In late 2011, MillerCoors LLC launched its new Keystone Light V6 brand in Puerto Rico to much fanfare. The new brew was expected to compete with other budget-priced competitors, which is critical since a tax was levied on imported beers in 2002, creating an explosion in the budget market. Behind MillerCoors’ move was A. Javier Soler, whose job as vice president and general manager for Puerto Rico and military markets is to ensure that MillerCoors brands resonate in his markets. All of his responsibilities—which span marketing, sales, and distribution—are driven by two priorities: profitably grow the MillerCoors premium light portfolio (such as Miller Lite and Coors Light) while expanding the company’s imports and crafts business, including Blue Moon, Peroni, and others. Here, Soler gives us a sip of some of the key strategies that have guided him along the way.

1Assemble the Right Team
When forming a team, Soler emphasizes the importance of fresh, young talent. “Having a team that has a passion for beer, a passion for this business—that’s what drives us,” Soler says. “It’s hard to know what’s cool, so we bring people to the team who do,” he says. “They can’t define it, but they know it when they see it.”

2Resonate with Target Audience
Connecting with the consumer these days, when there are so many choices available, is a challenge.
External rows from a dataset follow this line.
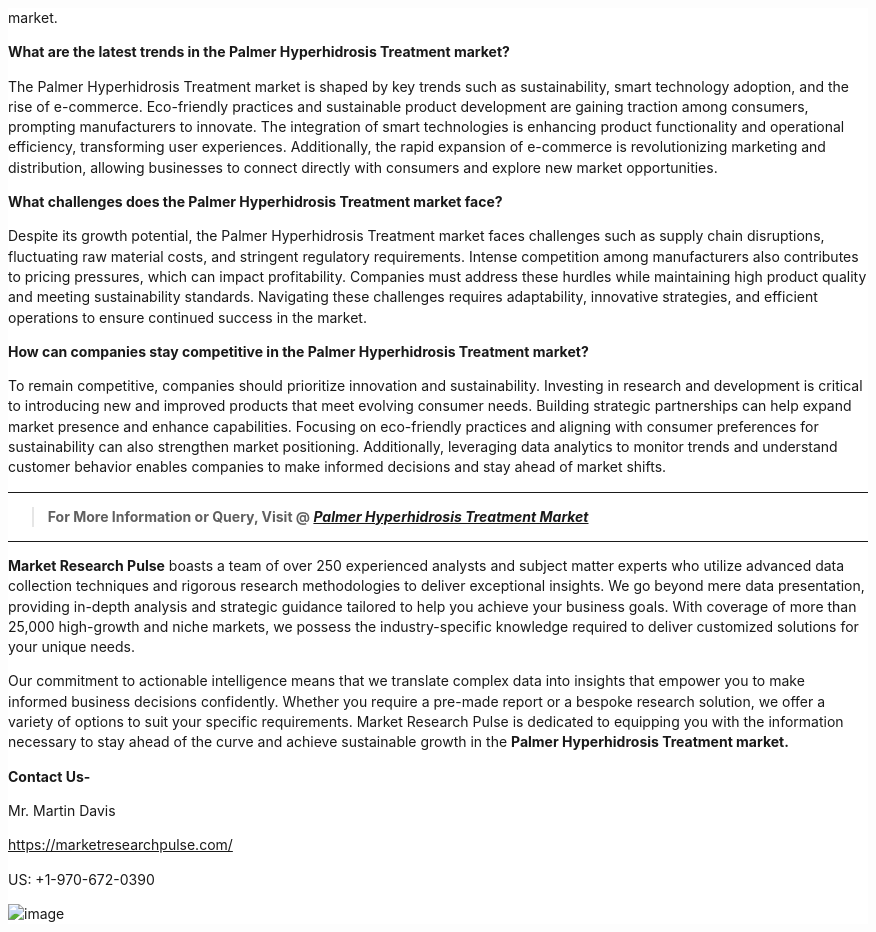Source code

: market.</p><p><strong>What are the latest trends in the Palmer Hyperhidrosis Treatment market?</strong></p><p>The Palmer Hyperhidrosis Treatment market is shaped by key trends such as sustainability, smart technology adoption, and the rise of e-commerce. Eco-friendly practices and sustainable product development are gaining traction among consumers, prompting manufacturers to innovate. The integration of smart technologies is enhancing product functionality and operational efficiency, transforming user experiences. Additionally, the rapid expansion of e-commerce is revolutionizing marketing and distribution, allowing businesses to connect directly with consumers and explore new market opportunities.</p><p><strong>What challenges does the Palmer Hyperhidrosis Treatment market face?</strong></p><p>Despite its growth potential, the Palmer Hyperhidrosis Treatment market faces challenges such as supply chain disruptions, fluctuating raw material costs, and stringent regulatory requirements. Intense competition among manufacturers also contributes to pricing pressures, which can impact profitability. Companies must address these hurdles while maintaining high product quality and meeting sustainability standards. Navigating these challenges requires adaptability, innovative strategies, and efficient operations to ensure continued success in the market.</p><p><strong>How can companies stay competitive in the Palmer Hyperhidrosis Treatment market?</strong></p><p>To remain competitive, companies should prioritize innovation and sustainability. Investing in research and development is critical to introducing new and improved products that meet evolving consumer needs. Building strategic partnerships can help expand market presence and enhance capabilities. Focusing on eco-friendly practices and aligning with consumer preferences for sustainability can also strengthen market positioning. Additionally, leveraging data analytics to monitor trends and understand customer behavior enables companies to make informed decisions and stay ahead of market shifts.</p><hr /><blockquote><p><strong>For More Information or Query, Visit @&nbsp;<em><a href="https://marketresearchpulse.com/report/77942/palmer-hyperhidrosis-treatment-market?utm_source=Linkedin&utm_medium=0114">Palmer Hyperhidrosis Treatment Market</a></em></strong></p></blockquote><hr /><p><strong>Market Research Pulse</strong> boasts a team of over 250 experienced analysts and subject matter experts who utilize advanced data collection techniques and rigorous research methodologies to deliver exceptional insights. We go beyond mere data presentation, providing in-depth analysis and strategic guidance tailored to help you achieve your business goals. With coverage of more than 25,000 high-growth and niche markets, we possess the industry-specific knowledge required to deliver customized solutions for your unique needs.</p><p>Our commitment to actionable intelligence means that we translate complex data into insights that empower you to make informed business decisions confidently. Whether you require a pre-made report or a bespoke research solution, we offer a variety of options to suit your specific requirements. Market Research Pulse is dedicated to equipping you with the information necessary to stay ahead of the curve and achieve sustainable growth in the <strong>Palmer Hyperhidrosis Treatment market.</strong></p><p><strong>Contact Us-</strong></p><p>Mr. Martin Davis</p><p>https://marketresearchpulse.com/</p><p>US: +1-970-672-0390</p>
![image](https://github.com/user-attachments/assets/be72428c-f7d1-417a-8b9c-e71365b28778)
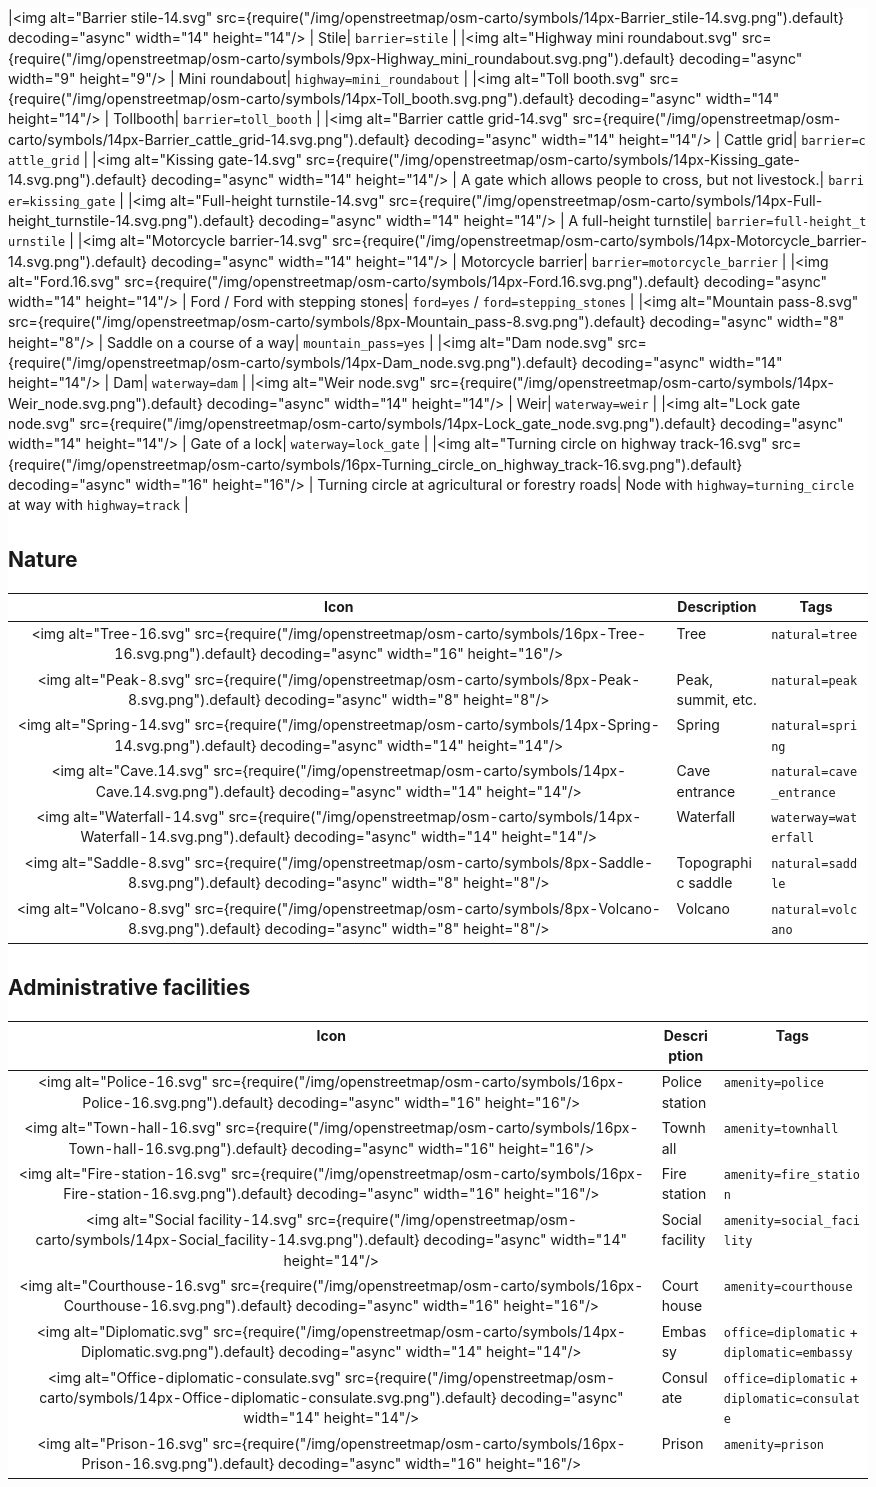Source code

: |<img alt="Barrier stile-14.svg" src={require("/img/openstreetmap/osm-carto/symbols/14px-Barrier_stile-14.svg.png").default} decoding="async" width="14" height="14"/> | Stile| `barrier=stile` |
|<img alt="Highway mini roundabout.svg" src={require("/img/openstreetmap/osm-carto/symbols/9px-Highway_mini_roundabout.svg.png").default} decoding="async" width="9" height="9"/> | Mini roundabout| `highway=mini_roundabout` |
|<img alt="Toll booth.svg" src={require("/img/openstreetmap/osm-carto/symbols/14px-Toll_booth.svg.png").default} decoding="async" width="14" height="14"/> | Tollbooth| `barrier=toll_booth` |
|<img alt="Barrier cattle grid-14.svg" src={require("/img/openstreetmap/osm-carto/symbols/14px-Barrier_cattle_grid-14.svg.png").default} decoding="async" width="14" height="14"/> | Cattle grid| `barrier=cattle_grid` |
|<img alt="Kissing gate-14.svg" src={require("/img/openstreetmap/osm-carto/symbols/14px-Kissing_gate-14.svg.png").default} decoding="async" width="14" height="14"/> | A gate which allows people to cross, but not livestock.| `barrier=kissing_gate` |
|<img alt="Full-height turnstile-14.svg" src={require("/img/openstreetmap/osm-carto/symbols/14px-Full-height_turnstile-14.svg.png").default} decoding="async" width="14" height="14"/> | A full-height turnstile| `barrier=full-height_turnstile` |
|<img alt="Motorcycle barrier-14.svg" src={require("/img/openstreetmap/osm-carto/symbols/14px-Motorcycle_barrier-14.svg.png").default} decoding="async" width="14" height="14"/> | Motorcycle barrier| `barrier=motorcycle_barrier` |
|<img alt="Ford.16.svg" src={require("/img/openstreetmap/osm-carto/symbols/14px-Ford.16.svg.png").default} decoding="async" width="14" height="14"/> | Ford / Ford with stepping stones| `ford=yes` / `ford=stepping_stones` |
|<img alt="Mountain pass-8.svg" src={require("/img/openstreetmap/osm-carto/symbols/8px-Mountain_pass-8.svg.png").default} decoding="async" width="8" height="8"/> | Saddle on a course of a way| `mountain_pass=yes` |
|<img alt="Dam node.svg" src={require("/img/openstreetmap/osm-carto/symbols/14px-Dam_node.svg.png").default} decoding="async" width="14" height="14"/> | Dam| `waterway=dam` |
|<img alt="Weir node.svg" src={require("/img/openstreetmap/osm-carto/symbols/14px-Weir_node.svg.png").default} decoding="async" width="14" height="14"/> | Weir| `waterway=weir` |
|<img alt="Lock gate node.svg" src={require("/img/openstreetmap/osm-carto/symbols/14px-Lock_gate_node.svg.png").default} decoding="async" width="14" height="14"/> | Gate of a lock| `waterway=lock_gate` |
|<img alt="Turning circle on highway track-16.svg" src={require("/img/openstreetmap/osm-carto/symbols/16px-Turning_circle_on_highway_track-16.svg.png").default} decoding="async" width="16" height="16"/> | Turning circle at agricultural or forestry roads| Node with `highway=turning_circle` at way with `highway=track` |

## Nature
| Icon | Description | Tags |
| :---: | --- | --- |
|<img alt="Tree-16.svg" src={require("/img/openstreetmap/osm-carto/symbols/16px-Tree-16.svg.png").default} decoding="async" width="16" height="16"/> | Tree| `natural=tree` |
|<img alt="Peak-8.svg" src={require("/img/openstreetmap/osm-carto/symbols/8px-Peak-8.svg.png").default} decoding="async" width="8" height="8"/> | Peak, summit, etc.| `natural=peak` |
|<img alt="Spring-14.svg" src={require("/img/openstreetmap/osm-carto/symbols/14px-Spring-14.svg.png").default} decoding="async" width="14" height="14"/> | Spring| `natural=spring` |
|<img alt="Cave.14.svg" src={require("/img/openstreetmap/osm-carto/symbols/14px-Cave.14.svg.png").default} decoding="async" width="14" height="14"/> | Cave entrance| `natural=cave_entrance` |
|<img alt="Waterfall-14.svg" src={require("/img/openstreetmap/osm-carto/symbols/14px-Waterfall-14.svg.png").default} decoding="async" width="14" height="14"/> | Waterfall| `waterway=waterfall` |
|<img alt="Saddle-8.svg" src={require("/img/openstreetmap/osm-carto/symbols/8px-Saddle-8.svg.png").default} decoding="async" width="8" height="8"/> | Topographic saddle| `natural=saddle` |
|<img alt="Volcano-8.svg" src={require("/img/openstreetmap/osm-carto/symbols/8px-Volcano-8.svg.png").default} decoding="async" width="8" height="8"/> | Volcano| `natural=volcano` |

## Administrative facilities
| Icon | Description | Tags |
| :---: | --- | --- |
|<img alt="Police-16.svg" src={require("/img/openstreetmap/osm-carto/symbols/16px-Police-16.svg.png").default} decoding="async" width="16" height="16"/> | Police station| `amenity=police` |
|<img alt="Town-hall-16.svg" src={require("/img/openstreetmap/osm-carto/symbols/16px-Town-hall-16.svg.png").default} decoding="async" width="16" height="16"/> | Townhall| `amenity=townhall` |
|<img alt="Fire-station-16.svg" src={require("/img/openstreetmap/osm-carto/symbols/16px-Fire-station-16.svg.png").default} decoding="async" width="16" height="16"/> | Fire station| `amenity=fire_station` |
|<img alt="Social facility-14.svg" src={require("/img/openstreetmap/osm-carto/symbols/14px-Social_facility-14.svg.png").default} decoding="async" width="14" height="14"/> | Social facility| `amenity=social_facility` |
|<img alt="Courthouse-16.svg" src={require("/img/openstreetmap/osm-carto/symbols/16px-Courthouse-16.svg.png").default} decoding="async" width="16" height="16"/> | Court house| `amenity=courthouse` |
|<img alt="Diplomatic.svg" src={require("/img/openstreetmap/osm-carto/symbols/14px-Diplomatic.svg.png").default} decoding="async" width="14" height="14"/> | Embassy| `office=diplomatic` + `diplomatic=embassy` |
|<img alt="Office-diplomatic-consulate.svg" src={require("/img/openstreetmap/osm-carto/symbols/14px-Office-diplomatic-consulate.svg.png").default} decoding="async" width="14" height="14"/> | Consulate| `office=diplomatic` + `diplomatic=consulate` |
|<img alt="Prison-16.svg" src={require("/img/openstreetmap/osm-carto/symbols/16px-Prison-16.svg.png").default} decoding="async" width="16" height="16"/> | Prison| `amenity=prison` |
To combat that, Soler says, “my team and I create a compelling, unique, and memorable story about our products at all levels, from the distributor to the consumer.”

However, hooking the Hispanic consumer isn’t always easy, Soler explains. “What could be catchy to one Hispanic could be an insult to another,” he says. The solution is to implement promotions that are relevant to specific regions, as Soler and his team have done with Coors Light. “When we go to the Northeast, we include baseball, a huge sport among Puerto Ricans, Dominicans, and Caribbean Hispanics,” he says. “But, when we go to the West, we do a lot of Mexican fútbol, or soccer, as it’s called in the United States.”

3Emphasize Appeal of Premium Lights
Today’s customers, says Soler, are focusing on lower-priced and craft beers, making the premium light categories hard sells. “The story we have to sell—our strategy—is the power of the premium lights,” he says. “But because our premium light beers bring more returns and margins to the retailers than other choices, we try to sell that story to the retailer first and let it trickle down to the consumer.


4Hire Brand Ambassadors
Blue Moon is an entry-level craft beer with a strong on-premise execution. “Making that beer an attractive choice at the point of sale by dropping an orange into it brings it to a different level, and that’s become viral,” says Soler. “Without that, the brand lacks an invitation to try it.” The challenge is execution. “How do you make the orange go in the beer at 7,000 selling points?” he asks. The answer: brand ambassadors. “We have people in each market who have a maniacal focus on execution,” Soler explains.

5Constantly Innovate 
Coors Light has 45 percent of the market share in Puerto Rico, and defending it is a huge responsibility. “We’ve been the number-one beer in market for more than 15 years because we’ve kept the brand young and fresh,” Soler says. “To do that, we’re constantly looking into what’s relevant to the younger crowd, what makes them decide what to buy.”